Diagnosis: Watch recovery course over first 9 weeks

Clinicians face a number of challenges in diagnosing CRPS type 1. No psychological or personality traits appear to predispose to CRPS type 1 (LOE: 2, lower-quality literature review).⁵ Fracture types and severity of injury among persons who develop CRPS type 1 are not significantly different from persons who recover normally (LOE: 2, case control studies).^6,7 The key is to remain alert to deviation from the normal course of recovery.

Studies have shown that 9 weeks post injury, persons with persistent pain, tenderness, swelling, joint stiffness (fingers and wrist), and sweating or temperature changes in the injured limb may have CRPS type 1 (LOE: 2, case series and case control studies).^6,8 In a prospective case series (n=109), no new cases of CRPS type 1 developed beyond 9 weeks (LOE: 2, case series).⁸

Diagnostic criteria: No consensus

No one test identifies all persons with CRPS type 1. There is no objective gold standard for diagnosis.⁹ Instead, researchers and clinicians must rely on clinically derived diagnostic criteria. Unfortunately, despite the development of diagnostic criteria by the IASP in 1994 (TABLE 1),⁴ experts have not reached consensus on the best method of diagnosis, and several different sets of diagnostic criteria are used.^7,10

Initial IASP criteria.Of these, the 1994 IASP consensus-based diagnostic criteria appear to be most widely used in the litera- ture. These criteria were intended as a starting point, requiring validation through future clinical research.^4,11 In further studies using controls with neuropathic conditions, IASP criteria have demonstrated low specificity (TABLE 2 ).^11,12

Criteria refinements.Derived from 1 of these studies, Bruehl’s criteria were subsequently developed to improve the IASP criteria (TABLE 1).¹¹Several other sets of diagnostic criteria exist, but only Veldman’s criteria ( TABLE 1),¹³ which have been adopted as the standard in the Netherlands, have undergone further study.¹⁴ Studies of Bruehl’s and IASP criteria have measured specificity and sensitivity, and along with Veldman’s criteria, interobserver reliability (TABLE 2 ).^11,12,14,15 However, these numbers must be interpreted with care due to the absence of an objective and independent gold standard.

The data »
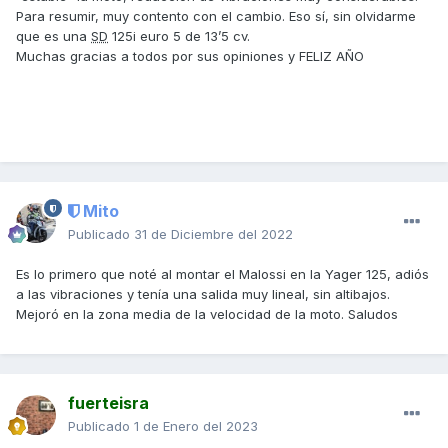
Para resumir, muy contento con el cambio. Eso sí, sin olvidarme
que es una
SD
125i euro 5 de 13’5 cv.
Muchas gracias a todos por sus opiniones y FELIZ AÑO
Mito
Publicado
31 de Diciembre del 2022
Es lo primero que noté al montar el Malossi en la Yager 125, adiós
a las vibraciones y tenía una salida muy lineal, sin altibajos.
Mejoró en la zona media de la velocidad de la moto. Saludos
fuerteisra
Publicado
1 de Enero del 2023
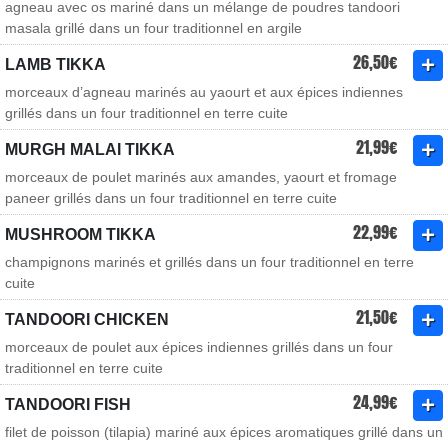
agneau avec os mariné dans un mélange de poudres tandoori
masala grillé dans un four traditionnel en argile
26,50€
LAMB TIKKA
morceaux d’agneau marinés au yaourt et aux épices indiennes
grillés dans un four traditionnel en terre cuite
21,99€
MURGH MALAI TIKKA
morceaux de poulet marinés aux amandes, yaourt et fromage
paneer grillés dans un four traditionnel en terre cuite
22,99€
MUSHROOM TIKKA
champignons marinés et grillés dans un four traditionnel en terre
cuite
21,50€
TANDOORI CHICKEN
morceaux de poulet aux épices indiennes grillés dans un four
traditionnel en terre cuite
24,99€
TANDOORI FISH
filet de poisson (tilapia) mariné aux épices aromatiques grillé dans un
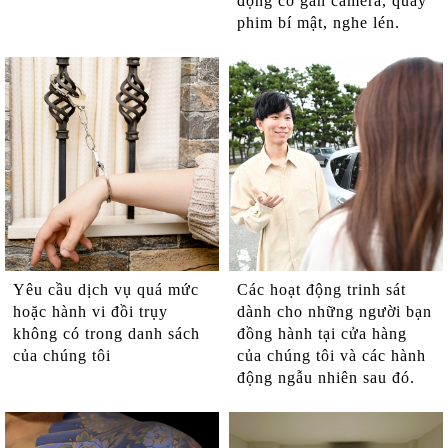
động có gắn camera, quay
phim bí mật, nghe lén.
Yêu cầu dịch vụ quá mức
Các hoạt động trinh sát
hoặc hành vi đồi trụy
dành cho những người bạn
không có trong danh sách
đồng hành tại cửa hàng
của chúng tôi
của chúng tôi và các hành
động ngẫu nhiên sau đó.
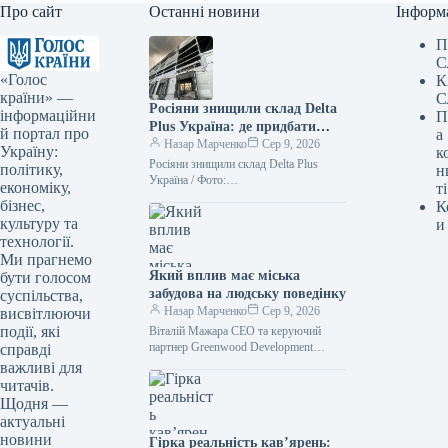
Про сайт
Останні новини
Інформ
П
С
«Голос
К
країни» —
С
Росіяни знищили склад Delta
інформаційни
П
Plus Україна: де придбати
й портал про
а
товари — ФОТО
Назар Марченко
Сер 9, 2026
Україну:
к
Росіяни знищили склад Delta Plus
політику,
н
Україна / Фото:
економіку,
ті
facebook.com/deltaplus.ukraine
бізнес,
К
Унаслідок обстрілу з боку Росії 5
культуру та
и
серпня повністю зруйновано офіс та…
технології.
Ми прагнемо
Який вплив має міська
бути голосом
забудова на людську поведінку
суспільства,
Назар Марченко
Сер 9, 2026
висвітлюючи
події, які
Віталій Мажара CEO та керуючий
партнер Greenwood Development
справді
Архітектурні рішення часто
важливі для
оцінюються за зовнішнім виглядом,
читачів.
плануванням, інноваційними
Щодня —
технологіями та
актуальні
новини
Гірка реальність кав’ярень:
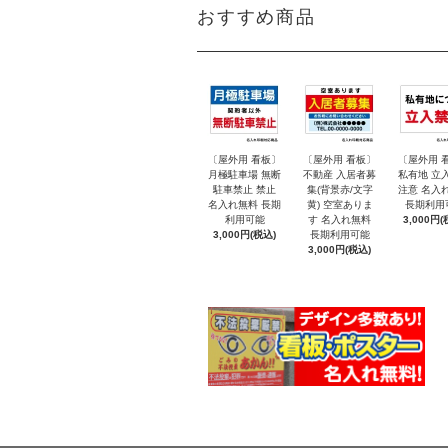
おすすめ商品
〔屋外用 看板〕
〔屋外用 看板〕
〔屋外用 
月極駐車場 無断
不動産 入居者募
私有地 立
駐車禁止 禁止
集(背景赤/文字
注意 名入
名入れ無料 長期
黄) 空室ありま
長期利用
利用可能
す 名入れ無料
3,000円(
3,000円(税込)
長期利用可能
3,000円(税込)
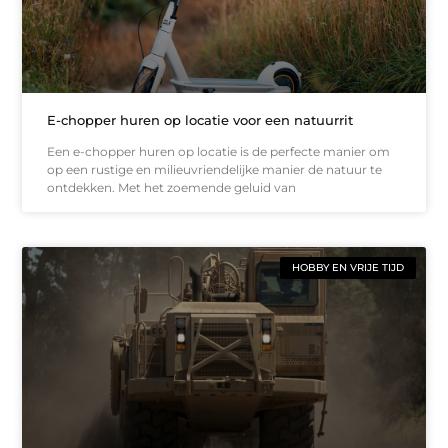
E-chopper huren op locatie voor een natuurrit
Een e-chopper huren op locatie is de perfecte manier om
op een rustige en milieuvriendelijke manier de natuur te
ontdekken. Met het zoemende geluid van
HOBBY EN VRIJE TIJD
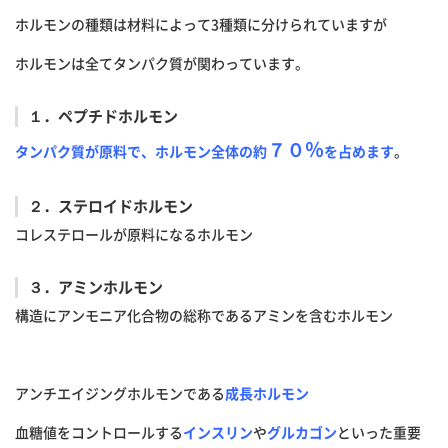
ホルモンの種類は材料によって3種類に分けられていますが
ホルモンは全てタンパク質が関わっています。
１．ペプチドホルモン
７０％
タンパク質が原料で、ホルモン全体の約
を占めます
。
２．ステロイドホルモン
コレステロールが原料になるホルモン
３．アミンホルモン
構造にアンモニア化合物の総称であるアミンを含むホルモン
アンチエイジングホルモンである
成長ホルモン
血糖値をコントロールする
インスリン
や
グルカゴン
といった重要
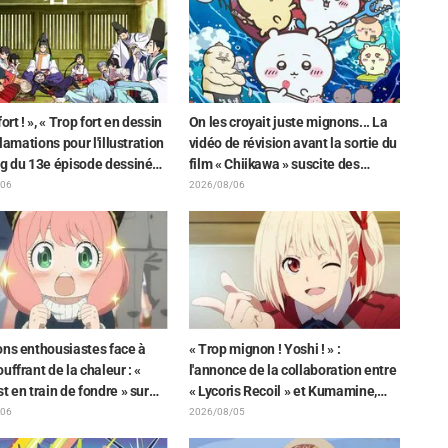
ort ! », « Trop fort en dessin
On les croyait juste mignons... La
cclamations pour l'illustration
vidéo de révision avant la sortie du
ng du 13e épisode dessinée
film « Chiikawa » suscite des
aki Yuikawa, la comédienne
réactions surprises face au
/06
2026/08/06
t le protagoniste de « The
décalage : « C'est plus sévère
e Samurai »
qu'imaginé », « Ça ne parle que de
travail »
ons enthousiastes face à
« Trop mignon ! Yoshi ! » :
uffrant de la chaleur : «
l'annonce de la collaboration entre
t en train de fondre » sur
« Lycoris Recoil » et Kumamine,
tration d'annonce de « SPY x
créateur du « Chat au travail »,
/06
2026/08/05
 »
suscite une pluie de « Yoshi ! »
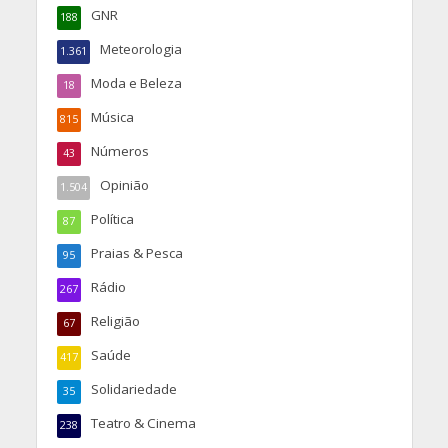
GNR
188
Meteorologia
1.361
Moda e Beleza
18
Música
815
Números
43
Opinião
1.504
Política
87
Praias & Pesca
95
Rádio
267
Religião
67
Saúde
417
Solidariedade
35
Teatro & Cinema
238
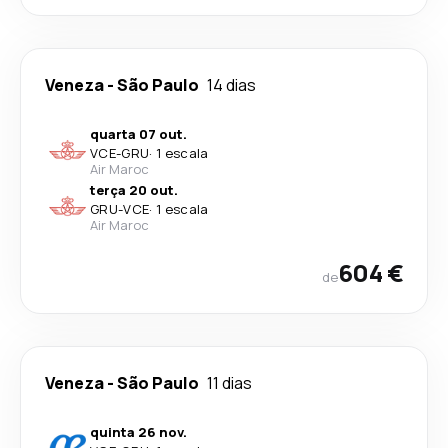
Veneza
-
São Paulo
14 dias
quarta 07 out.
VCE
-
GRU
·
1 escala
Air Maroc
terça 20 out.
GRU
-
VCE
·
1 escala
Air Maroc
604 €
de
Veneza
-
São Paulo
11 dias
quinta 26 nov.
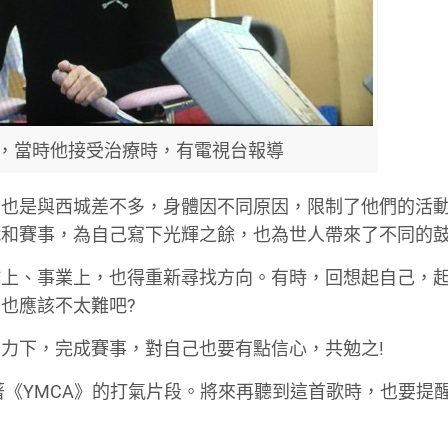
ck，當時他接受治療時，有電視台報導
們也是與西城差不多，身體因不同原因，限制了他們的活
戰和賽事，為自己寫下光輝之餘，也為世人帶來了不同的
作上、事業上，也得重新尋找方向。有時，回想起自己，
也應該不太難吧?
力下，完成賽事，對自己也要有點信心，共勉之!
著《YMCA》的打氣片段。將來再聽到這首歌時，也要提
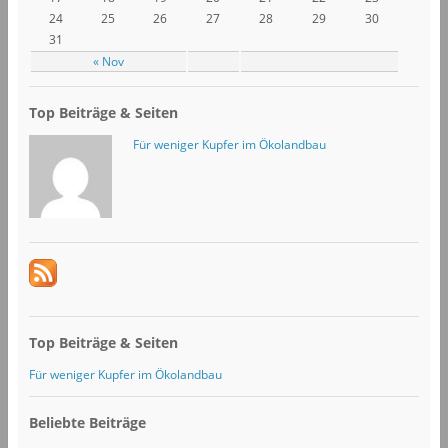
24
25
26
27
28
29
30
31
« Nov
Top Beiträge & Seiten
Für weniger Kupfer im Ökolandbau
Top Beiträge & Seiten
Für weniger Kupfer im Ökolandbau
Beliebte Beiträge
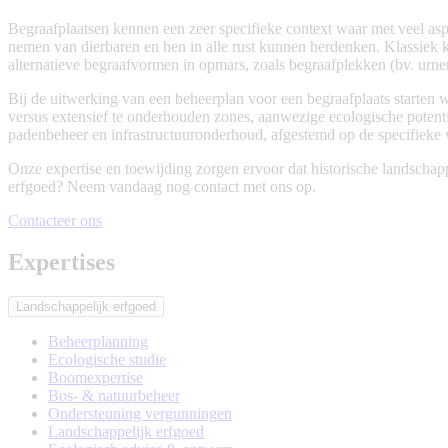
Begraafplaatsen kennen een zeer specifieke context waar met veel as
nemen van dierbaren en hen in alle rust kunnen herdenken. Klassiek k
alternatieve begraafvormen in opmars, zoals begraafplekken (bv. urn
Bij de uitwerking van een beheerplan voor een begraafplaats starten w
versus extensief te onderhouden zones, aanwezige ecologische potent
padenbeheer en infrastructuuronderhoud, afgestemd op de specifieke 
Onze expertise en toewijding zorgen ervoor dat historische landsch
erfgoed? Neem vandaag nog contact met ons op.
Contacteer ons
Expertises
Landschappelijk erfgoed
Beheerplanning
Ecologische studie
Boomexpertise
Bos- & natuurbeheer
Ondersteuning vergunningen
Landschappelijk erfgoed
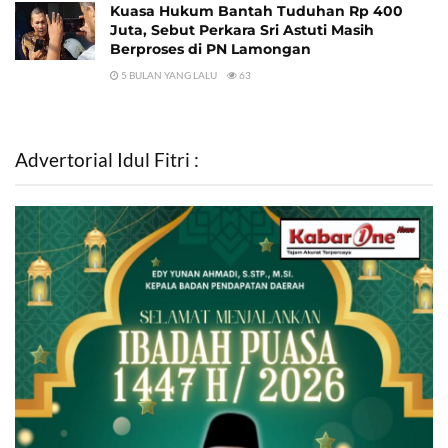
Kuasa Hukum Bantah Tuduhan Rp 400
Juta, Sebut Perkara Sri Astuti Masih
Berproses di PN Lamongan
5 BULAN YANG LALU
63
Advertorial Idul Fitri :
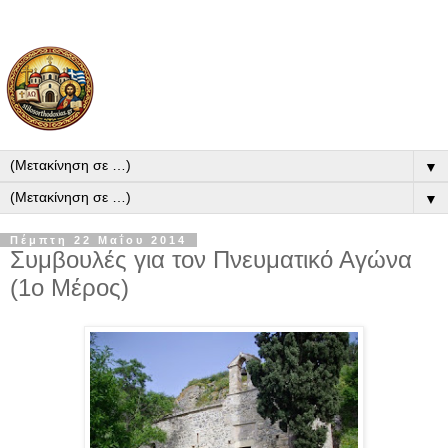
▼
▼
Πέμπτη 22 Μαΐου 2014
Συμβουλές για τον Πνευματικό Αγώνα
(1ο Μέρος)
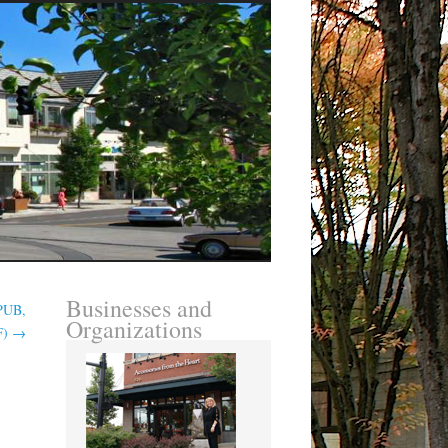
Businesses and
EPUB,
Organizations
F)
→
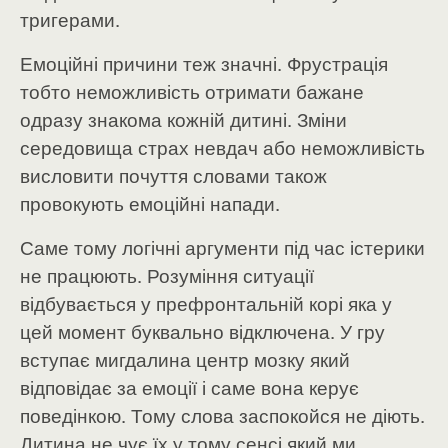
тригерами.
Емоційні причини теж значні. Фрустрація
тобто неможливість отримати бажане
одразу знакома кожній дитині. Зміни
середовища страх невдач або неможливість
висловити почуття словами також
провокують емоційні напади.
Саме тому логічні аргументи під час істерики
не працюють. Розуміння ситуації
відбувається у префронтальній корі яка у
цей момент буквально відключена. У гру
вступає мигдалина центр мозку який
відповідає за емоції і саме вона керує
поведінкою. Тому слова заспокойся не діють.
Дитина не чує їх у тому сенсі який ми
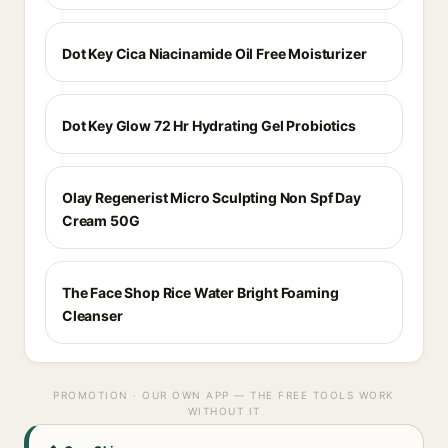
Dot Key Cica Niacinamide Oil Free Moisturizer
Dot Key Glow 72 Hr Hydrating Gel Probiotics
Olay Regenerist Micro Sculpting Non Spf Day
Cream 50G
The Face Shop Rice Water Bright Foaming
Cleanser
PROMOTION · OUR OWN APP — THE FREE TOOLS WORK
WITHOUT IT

Task »
From the text on diagnosing CRPS type 1, reproduce word for word the part that opens with the words containing "Diagnosis: Watch recovery" and closes with "course of recovery.".

Answer to the problem »
Diagnosis: Watch recovery course over first 9 weeks

Clinicians face a number of challenges in diagnosing CRPS type 1. No psychological or personality traits appear to predispose to CRPS type 1 (LOE: 2, lower-quality literature review).⁵ Fracture types and severity of injury among persons who develop CRPS type 1 are not significantly different from persons who recover normally (LOE: 2, case control studies).^6,7 The key is to remain alert to deviation from the normal course of recovery.